> [What needs to be done] Change "requested power" to "configured power" in the stretch of data from the line containing "requirement is not" through the line containing "If the alarm", and give those lines again with everything else unchanged.

=-=-=-=-=

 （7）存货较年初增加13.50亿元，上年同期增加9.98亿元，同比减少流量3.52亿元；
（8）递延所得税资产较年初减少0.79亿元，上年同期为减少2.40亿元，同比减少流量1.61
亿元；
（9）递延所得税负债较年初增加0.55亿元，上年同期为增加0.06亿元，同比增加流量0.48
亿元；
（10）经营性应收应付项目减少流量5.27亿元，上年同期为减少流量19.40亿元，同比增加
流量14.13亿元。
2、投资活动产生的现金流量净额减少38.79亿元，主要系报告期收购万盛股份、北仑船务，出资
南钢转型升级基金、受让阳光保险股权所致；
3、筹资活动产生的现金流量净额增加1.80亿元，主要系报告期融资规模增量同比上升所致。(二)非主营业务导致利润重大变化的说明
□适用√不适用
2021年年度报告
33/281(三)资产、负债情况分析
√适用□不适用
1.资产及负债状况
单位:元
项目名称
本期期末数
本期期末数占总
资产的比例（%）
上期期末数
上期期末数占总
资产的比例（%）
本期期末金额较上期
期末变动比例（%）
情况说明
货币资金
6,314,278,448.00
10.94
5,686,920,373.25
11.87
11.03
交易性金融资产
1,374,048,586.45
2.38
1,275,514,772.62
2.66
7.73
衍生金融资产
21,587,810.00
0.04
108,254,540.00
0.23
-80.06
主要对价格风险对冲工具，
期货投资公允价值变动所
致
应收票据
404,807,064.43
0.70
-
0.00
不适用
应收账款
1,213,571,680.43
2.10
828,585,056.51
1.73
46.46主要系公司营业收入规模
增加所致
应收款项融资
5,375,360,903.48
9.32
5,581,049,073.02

=-=-=-=-=

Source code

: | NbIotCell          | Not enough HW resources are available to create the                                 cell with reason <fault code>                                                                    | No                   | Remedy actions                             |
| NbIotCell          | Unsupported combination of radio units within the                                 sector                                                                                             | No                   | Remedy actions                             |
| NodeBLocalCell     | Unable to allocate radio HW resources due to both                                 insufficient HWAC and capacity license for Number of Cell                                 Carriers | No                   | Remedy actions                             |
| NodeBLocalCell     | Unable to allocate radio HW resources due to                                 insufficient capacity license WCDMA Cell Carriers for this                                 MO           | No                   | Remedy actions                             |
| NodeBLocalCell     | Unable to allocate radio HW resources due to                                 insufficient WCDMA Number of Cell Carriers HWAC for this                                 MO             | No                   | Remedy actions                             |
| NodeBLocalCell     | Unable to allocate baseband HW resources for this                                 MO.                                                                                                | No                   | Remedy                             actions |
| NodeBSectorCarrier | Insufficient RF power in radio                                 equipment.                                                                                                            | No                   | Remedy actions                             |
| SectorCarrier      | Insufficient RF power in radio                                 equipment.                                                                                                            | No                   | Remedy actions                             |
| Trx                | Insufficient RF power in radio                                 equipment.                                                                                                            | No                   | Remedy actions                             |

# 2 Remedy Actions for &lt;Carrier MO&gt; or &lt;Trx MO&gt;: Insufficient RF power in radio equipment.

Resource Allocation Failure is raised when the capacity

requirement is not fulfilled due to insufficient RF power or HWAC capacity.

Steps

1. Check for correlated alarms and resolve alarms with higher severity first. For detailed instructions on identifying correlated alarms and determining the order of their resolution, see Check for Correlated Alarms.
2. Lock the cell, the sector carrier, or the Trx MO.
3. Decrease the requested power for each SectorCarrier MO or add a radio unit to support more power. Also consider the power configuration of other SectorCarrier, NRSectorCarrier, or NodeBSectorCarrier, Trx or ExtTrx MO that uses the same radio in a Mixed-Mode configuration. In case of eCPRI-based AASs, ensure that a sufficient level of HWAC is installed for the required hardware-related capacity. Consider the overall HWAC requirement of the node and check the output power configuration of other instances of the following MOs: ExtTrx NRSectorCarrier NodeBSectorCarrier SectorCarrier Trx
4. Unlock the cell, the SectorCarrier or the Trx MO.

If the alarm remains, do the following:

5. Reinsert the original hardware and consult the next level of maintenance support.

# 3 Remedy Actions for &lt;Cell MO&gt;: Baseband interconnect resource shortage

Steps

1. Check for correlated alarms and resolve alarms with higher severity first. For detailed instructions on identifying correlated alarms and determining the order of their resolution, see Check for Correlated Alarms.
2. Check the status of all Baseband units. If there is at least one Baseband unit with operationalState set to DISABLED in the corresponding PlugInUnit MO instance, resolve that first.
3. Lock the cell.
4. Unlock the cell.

=-=-=-=-=

> [Task result]
requirement is not fulfilled due to insufficient RF power or HWAC capacity.

Steps

1. Check for correlated alarms and resolve alarms with higher severity first. For detailed instructions on identifying correlated alarms and determining the order of their resolution, see Check for Correlated Alarms.
2. Lock the cell, the sector carrier, or the Trx MO.
3. Decrease the configured power for each SectorCarrier MO or add a radio unit to support more power. Also consider the power configuration of other SectorCarrier, NRSectorCarrier, or NodeBSectorCarrier, Trx or ExtTrx MO that uses the same radio in a Mixed-Mode configuration. In case of eCPRI-based AASs, ensure that a sufficient level of HWAC is installed for the required hardware-related capacity. Consider the overall HWAC requirement of the node and check the output power configuration of other instances of the following MOs: ExtTrx NRSectorCarrier NodeBSectorCarrier SectorCarrier Trx
4. Unlock the cell, the SectorCarrier or the Trx MO.

If the alarm remains, do the following:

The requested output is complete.